What Panera Gets From Its $7.5 Billion Sale

Besides money

Ron Shaich, CEO or Panera Bread Company, at a store St. Louis. (Tom Gannam / AP)

After speculation during the first half of the week, Panera Bread Company, a fast casual chain, announced on Wednesday that JAB Holdings Company, a German conglomerate, would purchase it for roughly $7.5 billion. JAB’s reasoning seems staightforward enough: the company has been snapping up coffee chains in the U.S. including Krispy Kreme, Peet’s Coffee & Tea, Stumptown Coffee Roasters, Keurig Green Mountain, and Caribou Coffee. Panera is an expansion of that acquisition spree, as JAB pushes forward from the fast-growing coffee industry into the lunch market. But Panera will get something, other than money, out of the deal too.

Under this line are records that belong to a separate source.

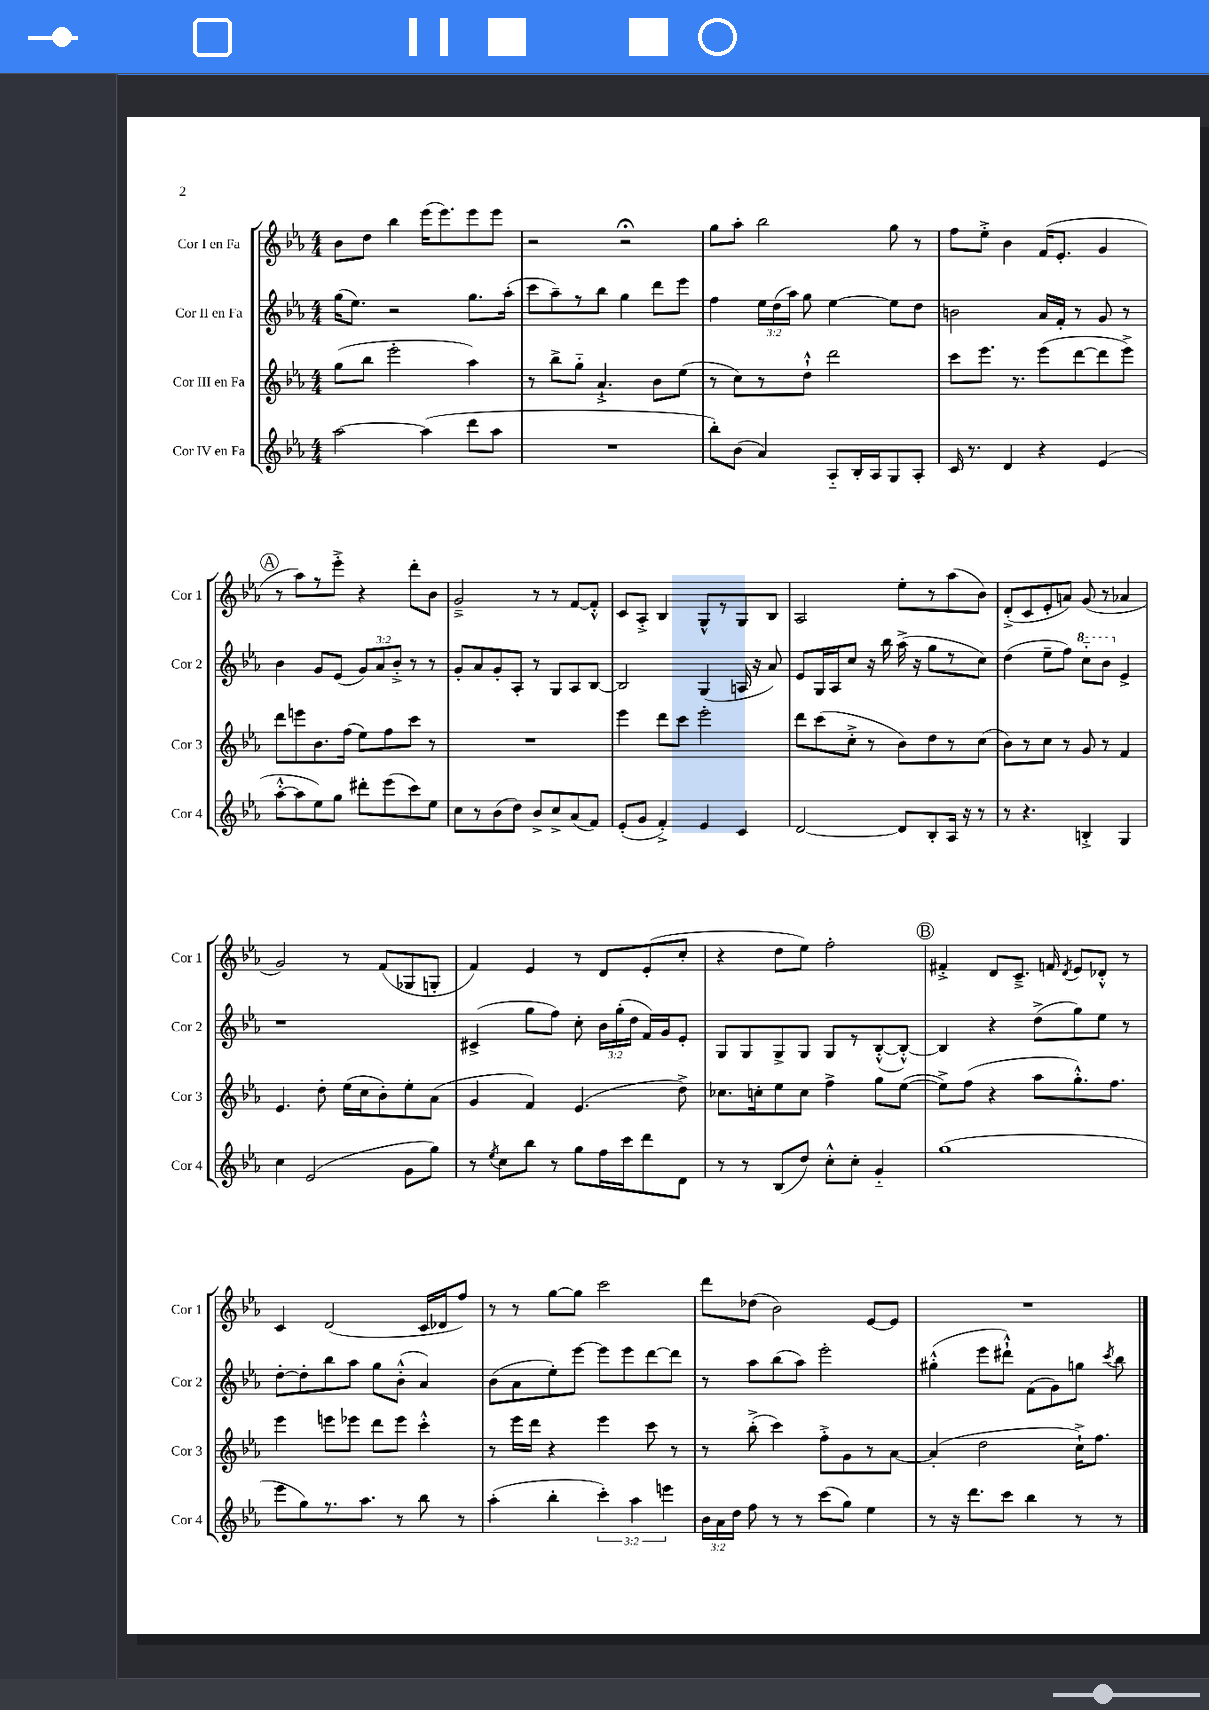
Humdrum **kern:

**kern	**kern	**kern	**kern
*staff4	*staff3	*staff2	*staff1
*clefG2	*clefG2	*clefG2	*clefG2
*k[b-e-a-]	*k[b-e-a-]	*k[b-e-a-]	*k[b-e-a-]
*M4/4	*M4/4	*M4/4	*M4/4
[2aa-	(8gg	(16gg	8b-
.	.	8.ee-)	.
.	8bb-	.	8dd
.	2eee-'	2r	4bb-
(4aa-]	.	.	(16eee-
.	.	.	8.eee-)
8ddd	4aa-)	8.gg	8eee-
8aa-	.	.	8eee-
.	.	(16aa-'	.
=	=	=	=
1r	8r	8ccc	2r
.	8bb-^	8aa-~)	.
.	8gg'~	8r	.
.	4.a-`^	8bb-	.
.	.	4gg	2r;
.	8b-	8ddd	.
.	(8ee-	8eee-	.
=	=	=	=
8bb-')	8r	4ff	8gg
(8b-	8cc)	.	8aa-'
4a-)	8r	24ee-	2bb-
.	.	(24dd	.
.	.	24aa-)	.
.	8dd`^^	8gg	.
8A-'~	2ddd	[4ee-	.
16B-'	.	.	.
16A-	.	.	.
8G	.	8ee-]	8gg
8A-'	.	8dd	8r
=	=	=	=
16c	8ccc	2b	8ff
8.r	.	.	.
.	8.eee-	.	8ee-'^
4d	.	.	4b-
.	8.r	.	.
4r	(8eee-	16a-	(16f
.	.	16f'	8.e-'
.	[8ddd	8r	.
(4e-	8ddd]	8g	4g
.	8eee-^)	8r	.
=	=	=	=
[8aa-'^^	8ddd	4b-	8r
8aa-]	8eee	.	8aa-)
8ee-)	8.b-	8g	8r
8gg	.	(8e-	8eee-'^
.	(16ff	.	.
8ddd#'	8ee-)	12g)	4r
.	.	12a-	.
(8eee-	8ff	.	.
.	.	12b-'^	.
8ccc)	8ccc	8r	8ddd'
8ee-	8r	8r	8b-
=	=	=	=
8cc	1r	8g'	2g~^
8r	.	8a-	.
(8b-	.	8g'	.
8dd)	.	8A-'	.
8b-^	.	8r	8r
8cc^	.	8G	8r
(8a-	.	8A-	[8f
8f)	.	[8B-	8f'^^]
=	=	=	=
(8e-'	4eee-	2B-]	8c
8g	.	.	8A-'^
4f'^)	8ddd	.	4B-
.	8ccc	.	.
4e-	2eee-'	(4G	8G^^
.	.	.	8r
4c	.	16A	8G
.	.	16r	.
.	.	8a-)	8B-
=	=	=	=
[2d	8ddd	8e-	2A-
.	(8ccc	16G	.
.	.	16A-	.
.	8cc'^	8cc	.
.	8r	16r	.
.	.	16bb-	.
8d]	8b-)	(16aa-^	8ee-'
.	.	16r	.
8B-'	8dd	8gg	8r
16A-	8r	8r	(8aa-
16r	.	.	.
8r	(8cc	8cc)	8b-)
=	=	=	=
8r	8b-)	(4dd	(8d'^
4.r	8r	.	8c
.	8cc	8ee-~	8e-'
.	8r	8ff)	8a)
4B'^	8g	8ccc'~	(8g
.	8r	8bb-	8r
4G	4f	4e-^	4a-
=	=	=	=
4cc	4.e-	1r	2g)
(2e-	.	.	.
.	8dd'	.	.
.	(16ee-	.	8r
.	16cc	.	.
.	8b-')	.	(8f
8g	8ee-'	.	8G-
8gg)	(8a-	.	8G'
=	=	=	=
8r	4g	(4c#^	4f)
8qee-	.	.	.
8cc	.	.	.
8bb-	4f)	8gg	4e-
8r	.	8ff)	.
8gg	(4.e-	8cc'	8r
16ff	.	24b-	8d
.	.	(24gg'	.
16ccc	.	.	.
.	.	24dd	.
8ddd	.	16f)	(8e-'
.	.	16g	.
8d	8dd^)	8e-'	8cc'
=	=	=	=
8r	8.cc-	8G	4r
8r	.	8G	.
.	16cc'	.	.
(8B-	8ee-	8G^	8dd
8dd)	8cc	8G	8ee-)
8cc'^^	4ff^	8G	2ff'
8cc'	.	8r	.
4g'~	8gg	([8B-'^^	.
.	([8ee-	8B-'^^_)	.
=	=	=	=
(1gg	8ee-^])	4B-]	4f#'^
.	(8ff	.	.
.	4r	4r	8d
.	.	.	8.c~^
.	8aa-	(8dd^	.
.	.	.	16f
.	.	.	8qd
.	8.gg'^^)	8gg)	8e-
.	.	8ee-	8d-'^^
.	8.ff	.	.
.	.	8r	8r
=	=	=	=
8eee-	4eee-	[8dd'	4c
8gg)	.	8dd']	.
8.r	8eee	8bb-	(2d
.	8eee-	8aa-	.
8.aa-	.	.	.
.	8ddd	8gg	.
8r	8eee-	(8b-'^^	.
8bb-	4ccc'^^	4a-)	16c
.	.	.	16d-
8r	.	.	8ff)
=	=	=	=
(4aa-'	8r	(8b-	8r
.	16eee-	8a-	8r
.	16ddd	.	.
4bb-'	4r	8ee-')	[8gg
.	.	[8eee-	8gg]
6ccc')	4eee-	8eee-]	2ccc
.	.	8eee-	.
6aa-	.	.	.
.	8ccc	[8ddd	.
6eee	.	.	.
.	8r	8ddd]	.
=	=	=	=
24b-	8r	8r	8ddd
24a-	.	.	.
24dd	.	.	.
8ff	(8bb-'^	8aa-	(8dd-
8r	4ccc)	(8bb-	2b-)
8r	.	8aa-)	.
(8ccc	8ff'^	2eee-'	.
8gg)	8g	.	.
4ee-	8r	.	[8e-
.	[8a-	.	8e-]
=	=	=	=
8r	(4a-']	(4gg#'^^	1r
16r	.	.	.
8.ddd	.	.	.
.	2dd	8eee-	.
8ccc	.	8ddd#`^^)	.
4bb-	.	(8f	.
.	.	8g)	.
8r	16cc`^)	8gg	.
.	8.ff	.	.
.	.	8qccc	.
8r	.	8bb-	.
==	==	==	==
*-	*-	*-	*-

The German billionaires that control JAB, the Reimann family, are known for bold business decisions and direct investments. That’s likely something Panera’s management wanted: After the deal closes, Panera will go from a public to private company. Ron Shaich, Panera’s founder and CEO, told CNBC on Wednesday that going private will allow the company to focus on long-term goals, citing a common concern that chasing shareholder returns results in short-term thinking that can plague public companies, including Panera. Economists have even found that some companies avoid going public so corporate management can remain free of such pressures which can undermine a company’s performance in the long term.

Panera is a Cinderella story in the fast-casual restaurant business: It consistently ranks at the top of the bakery cafe chain category in terms of sales volume, and is considered a leader in the fast-casual restaurant space. With the recent uptick in stock price on the rumor of its impending sale, the stock has gained over 8000 percent in the past 20 years.

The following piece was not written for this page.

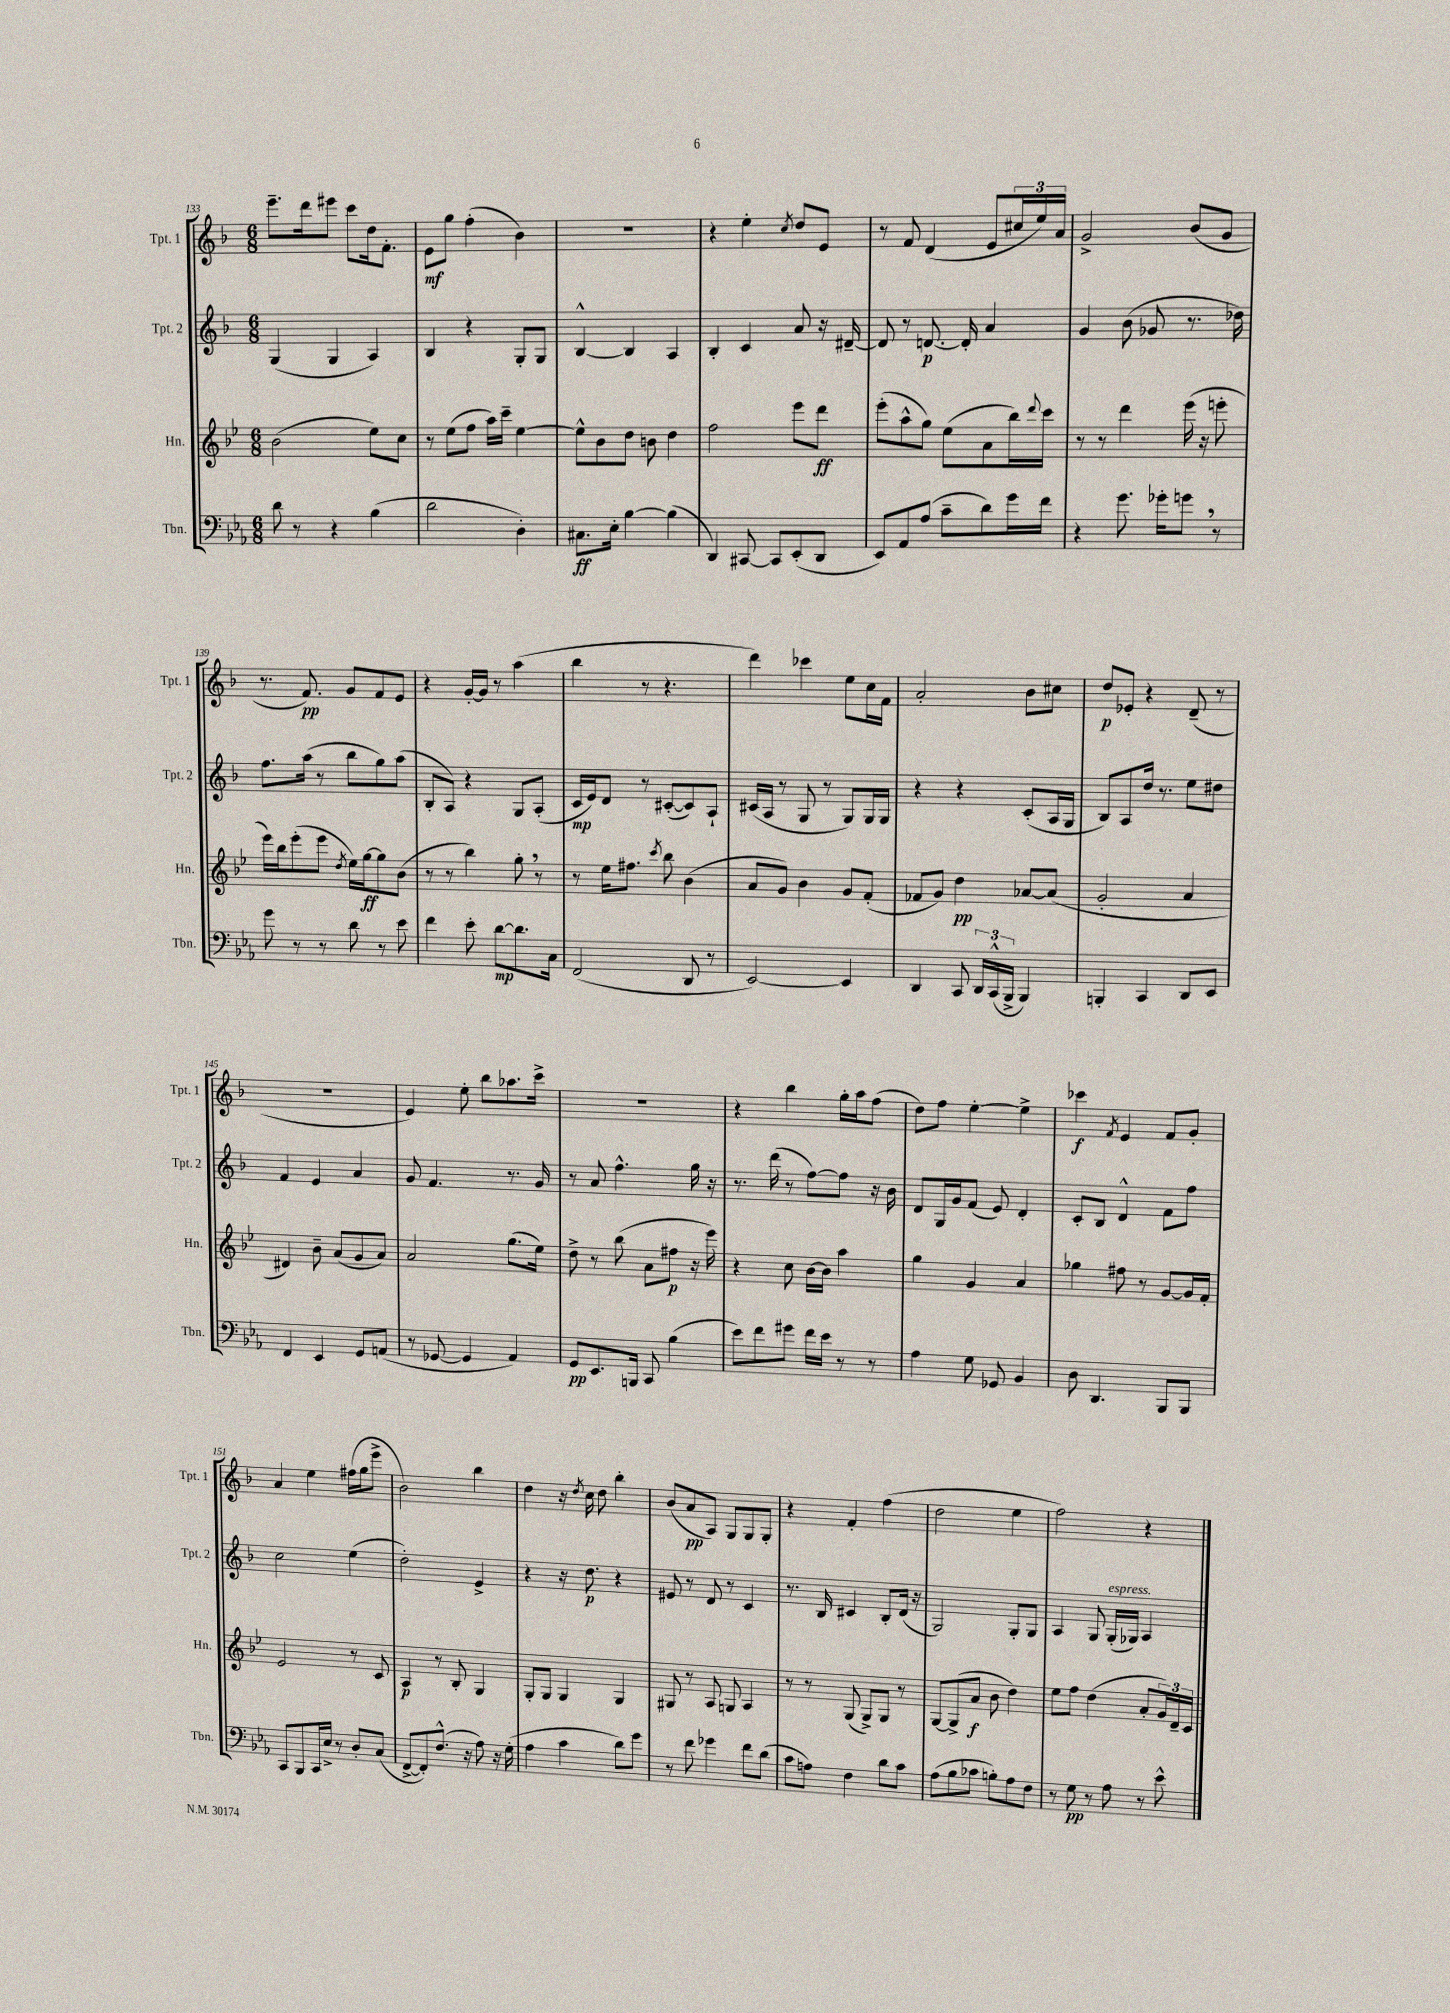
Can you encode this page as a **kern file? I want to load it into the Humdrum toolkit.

Panera’s history includes another well-known cafe bakery chain, Au Bon Pain. Au Bon Pain acquired the Saint Louis Bread Company, in 1993 and rebranded it as Panera (which, according to the company, is a portmanteau for “time for bread” in Latin). Eventually Au Bon Pain was sold, but Ron Shaich, one of the co-founders of Au Bon Pain, spun off the Panera brand and ran it himself. Shaich has said in interviews in the past that he saw Panera as “a gem” in the 1990s. He has since grown the chain to over 2,000 outlets across the U.S.

Part of the Panera’s secret sauce was that it provided casual over-the-counter service that felt upscale. For that, its customers were willing to pay a little more. But it hasn’t all been positive. The past several years have proved difficult, with competition from fast-food chains and casual dining increasing. In 2013, the company’s slow service was criticized and rising costs have also hampered profitability. However, the company excels at things that those in the industry consider forward-thinking: Panera has been successful getting customers to order on mobile, as well as strategically converting some stores into outlets that can handle catering and delivery. Panera has also been a leader in healthy-food initiatives, including pledging not to use any artificial ingredients and being transparent about the sugar content in its drinks.

Investors have long believed in Shaich’s ability to make money from selling lunch. Panera going private could allow for more interesting, and eventually profit-driving, initiatives at the brand. But now, Shaich will be able to operate away from the constant watch of anxious shareholders, and with German billionaires backing his business.